J’ai beaucoup aimé ce second roman de Florent Oiseau que je ne connaissais pas. J’avais eu de bons échos sur son premier roman mais je n’avais pas eu l’occasion de le lire. L’auteur, qui a puisé l’inspiration dans son propre parcours professionnel, est un conteur. Il maîtrise son récit de bout en bout et a un style bien à lui. Son écriture est émaillée de nombreux jeux de mots, de situations drôles voire même loufoques. Il a l’art de la formule qui fait mouche. Florent Oiseau parvient à rendre très humain et attachant Roman qui cherche juste à gagner sa croûte et ne sait plus sur quel pied danser dans cet univers ferroviaire.
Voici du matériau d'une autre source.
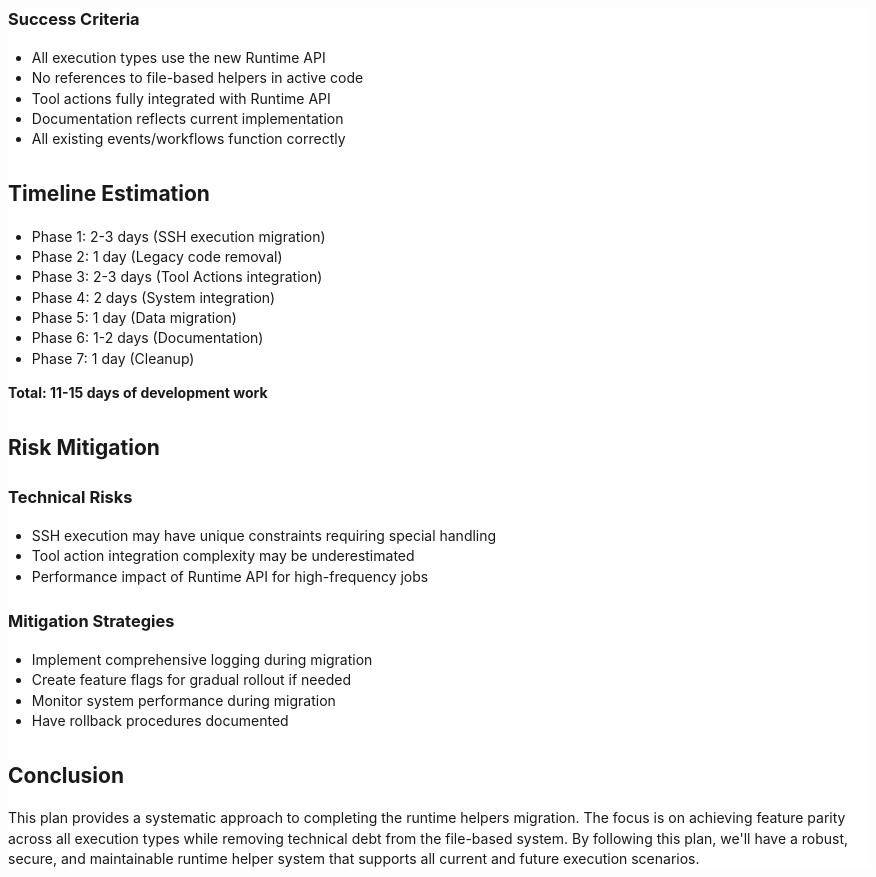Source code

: ### Success Criteria

- All execution types use the new Runtime API
- No references to file-based helpers in active code
- Tool actions fully integrated with Runtime API
- Documentation reflects current implementation
- All existing events/workflows function correctly

## Timeline Estimation

- Phase 1: 2-3 days (SSH execution migration)
- Phase 2: 1 day (Legacy code removal)
- Phase 3: 2-3 days (Tool Actions integration)
- Phase 4: 2 days (System integration)
- Phase 5: 1 day (Data migration)
- Phase 6: 1-2 days (Documentation)
- Phase 7: 1 day (Cleanup)

**Total: 11-15 days of development work**

## Risk Mitigation

### Technical Risks

- SSH execution may have unique constraints requiring special handling
- Tool action integration complexity may be underestimated
- Performance impact of Runtime API for high-frequency jobs

### Mitigation Strategies

- Implement comprehensive logging during migration
- Create feature flags for gradual rollout if needed
- Monitor system performance during migration
- Have rollback procedures documented

## Conclusion

This plan provides a systematic approach to completing the runtime helpers migration. The focus is on achieving feature parity across all execution types while removing technical debt from the file-based system. By following this plan, we'll have a robust, secure, and maintainable runtime helper system that supports all current and future execution scenarios.

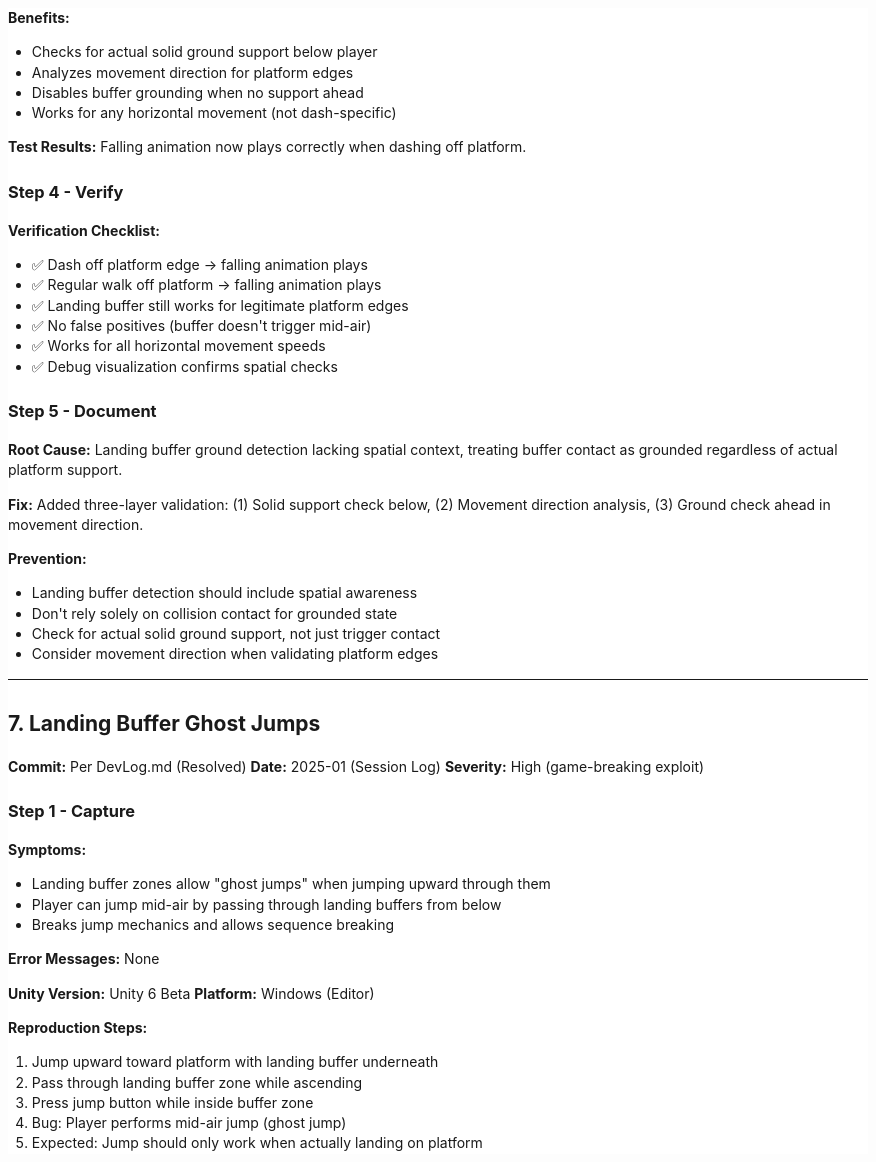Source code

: **Benefits:**
- Checks for actual solid ground support below player
- Analyzes movement direction for platform edges
- Disables buffer grounding when no support ahead
- Works for any horizontal movement (not dash-specific)

**Test Results:** Falling animation now plays correctly when dashing off platform.

### Step 4 - Verify

**Verification Checklist:**
- ✅ Dash off platform edge → falling animation plays
- ✅ Regular walk off platform → falling animation plays
- ✅ Landing buffer still works for legitimate platform edges
- ✅ No false positives (buffer doesn't trigger mid-air)
- ✅ Works for all horizontal movement speeds
- ✅ Debug visualization confirms spatial checks

### Step 5 - Document

**Root Cause:** Landing buffer ground detection lacking spatial context, treating buffer contact as grounded regardless of actual platform support.

**Fix:** Added three-layer validation: (1) Solid support check below, (2) Movement direction analysis, (3) Ground check ahead in movement direction.

**Prevention:**
- Landing buffer detection should include spatial awareness
- Don't rely solely on collision contact for grounded state
- Check for actual solid ground support, not just trigger contact
- Consider movement direction when validating platform edges

---

## 7. Landing Buffer Ghost Jumps

**Commit:** Per DevLog.md (Resolved)
**Date:** 2025-01 (Session Log)
**Severity:** High (game-breaking exploit)

### Step 1 - Capture

**Symptoms:**
- Landing buffer zones allow "ghost jumps" when jumping upward through them
- Player can jump mid-air by passing through landing buffers from below
- Breaks jump mechanics and allows sequence breaking

**Error Messages:** None

**Unity Version:** Unity 6 Beta
**Platform:** Windows (Editor)

**Reproduction Steps:**
1. Jump upward toward platform with landing buffer underneath
2. Pass through landing buffer zone while ascending
3. Press jump button while inside buffer zone
4. Bug: Player performs mid-air jump (ghost jump)
5. Expected: Jump should only work when actually landing on platform
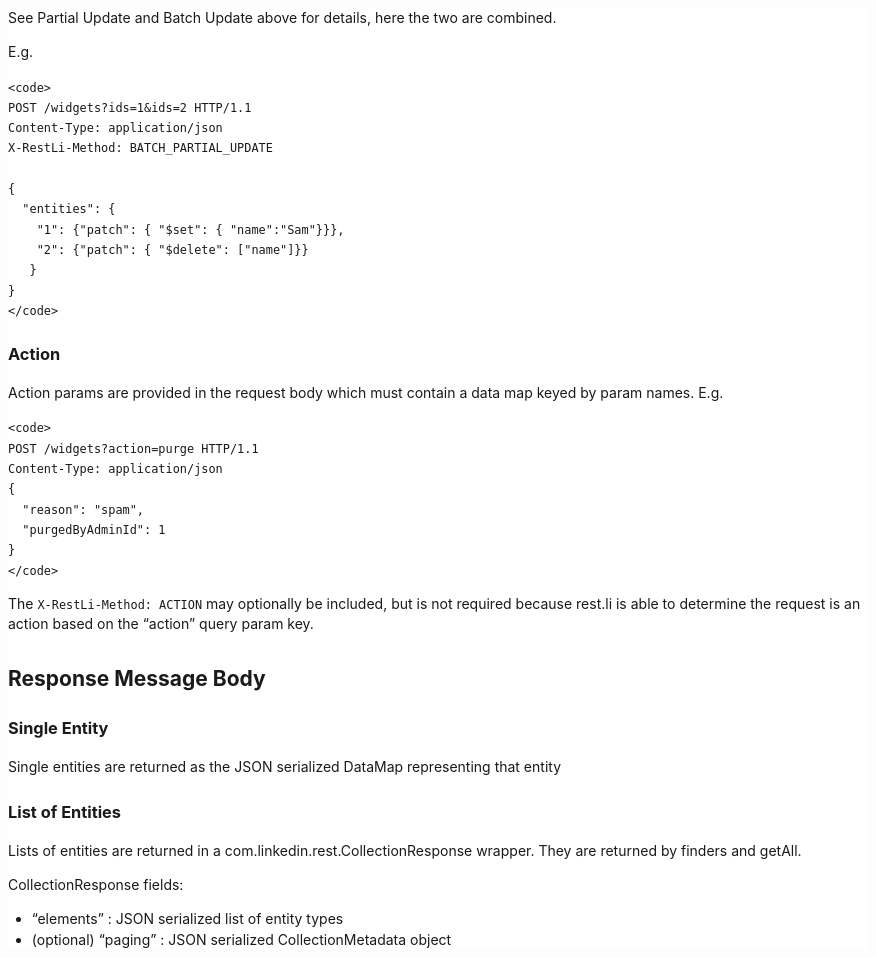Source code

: See Partial Update and Batch Update above for details, here the two are
combined.

E.g.

    <code>
    POST /widgets?ids=1&ids=2 HTTP/1.1
    Content-Type: application/json
    X-RestLi-Method: BATCH_PARTIAL_UPDATE
    
    {
      "entities": {
        "1": {"patch": { "$set": { "name":"Sam"}}},
        "2": {"patch": { "$delete": ["name"]}}
       }
    }
    </code>

<a id="ActionRequest"></a>

### Action

Action params are provided in the request body which must contain a data
map keyed by param names. E.g.

    <code>
    POST /widgets?action=purge HTTP/1.1
    Content-Type: application/json
    {
      "reason": "spam",
      "purgedByAdminId": 1
    }
    </code>

The `X-RestLi-Method: ACTION` may optionally be included, but is not
required because rest.li is able to determine the request is an action
based on the “action” query param key.

## Response Message Body

### Single Entity

Single entities are returned as the JSON serialized DataMap representing
that entity

### List of Entities

Lists of entities are returned in a com.linkedin.rest.CollectionResponse
wrapper. They are returned by finders and getAll.

CollectionResponse fields:

  - “elements” : JSON serialized list of entity types
  - (optional) “paging” : JSON serialized CollectionMetadata object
J’ai également beaucoup apprécié le fait qu’il évoque les « galériens » de la vie dans un large spectre, allant du banlieusard qui peine à payer son loyer aux clandestins qui fuient la misère ou la guerre. Il en résulte une petite peinture sociale française, européenne, internationale d’une cruelle vérité.

Un roman qui mérite vraiment la découverte. Attention au départ, montez bien avant la fermeture des portes.